After the generation of texts, images and 3D objects, a new kind of artificial intelligence is being developed. Called MusicLM, the model developed by Google would be able to create music independently. Researchers from the North American firm detailed their progress in a scientific article published on January 26, 2023 and relayed by TechCrunch.
Music in a few sentences
Without being the first AI model to claim to create music on demand, MusicLM seems however the most successful. This program would thus be able to generate coherent music for several minutes. To work, the tool only needs one piece of data: a textual description. With a simple phrase, it is then possible to create dedicated background music or a film melody, for example. The model would be much more advanced than its counterparts with high-level fidelity to user requests, as well as great audio quality, according to Google researchers.

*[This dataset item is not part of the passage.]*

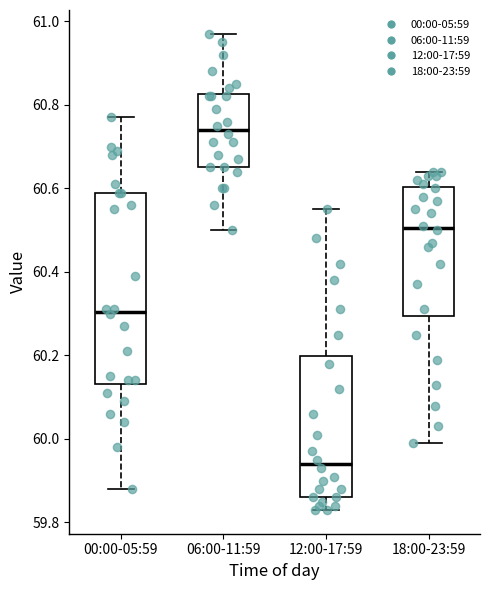

Which box has the highest median line?

06:00-11:59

For the occasion, the Mountain View company has set up a demonstration site. It is possible to listen to music generated virtually by MusicLM. Even if the hits are not worthy of a beatmaker beginner, the first examples are no less stunning.

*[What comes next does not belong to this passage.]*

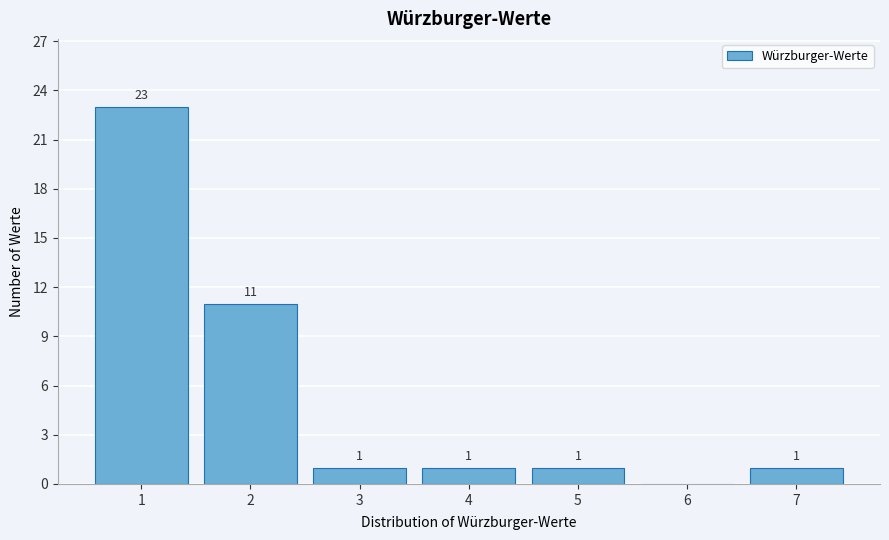

Reading left to right, extract all data points from this chart.

1=23	2=11	3=1	4=1	5=1	6=0	7=1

To reproduce the soundtrack of an arcade game, the researchers gave only a few words to artificial intelligence: “The main soundtrack of an arcade game. It’s rhythmic and catchy with a catchy electric guitar riff. The music is repetitive and easy to remember, but with unexpected sounds, like cymbal hits or drum rolls.” A fairly well-produced piece, with a relative musicality over the length, is then generated for 30 s.
280,000 hours of music studied
MusicLM is able to produce music based solely on melodies that are hummed, sung, whistled or played on an instrument. An image/caption pair can even play a tune. To train the AI in deep learning, the researchers used a library of more than 280,000 h of music, training a broadly diverse database to generate songs that were both coherent and complex.
Only a few technical limitations were noted by the researchers. Thus, the model would misunderstand the negations within the text and would struggle to faithfully reproduce the user’s temporal instructions. For the future, the engineers plan to develop speech generation and improve AI text comprehension. Finally, these experts also aim to better slice the audio to more accurately produce an intro, verses, and chorus.
For now, Google does not provide a public release date for MusicLM.